## Exercise
Write the data out again, character for character, with no images.

## Supplied information
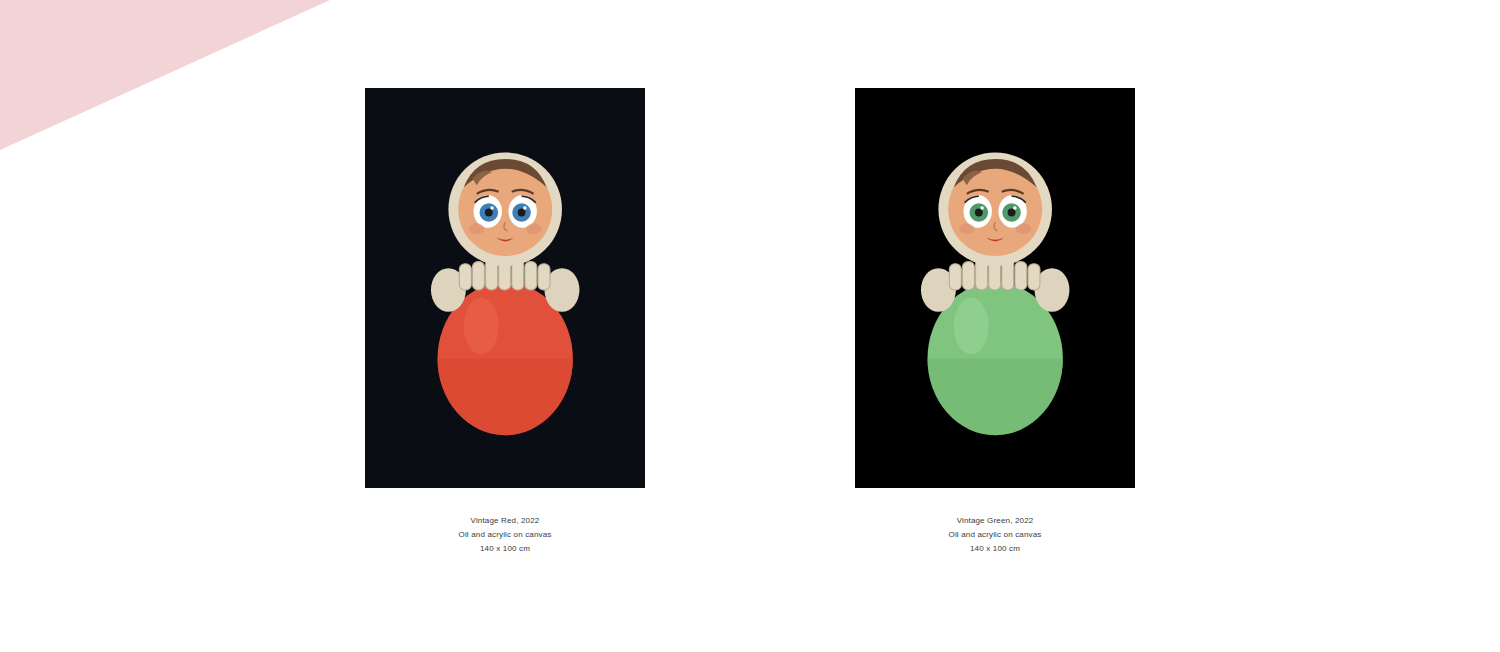Vintage Red, 2022 Oil and acrylic on canvas
140 x 100 cm
Vintage Green, 2022 Oil and acrylic on canvas
140 x 100 cm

## Response area
Vintage Red, 2022 Oil and acrylic on canvas
140 x 100 cm
Vintage Green, 2022 Oil and acrylic on canvas
140 x 100 cm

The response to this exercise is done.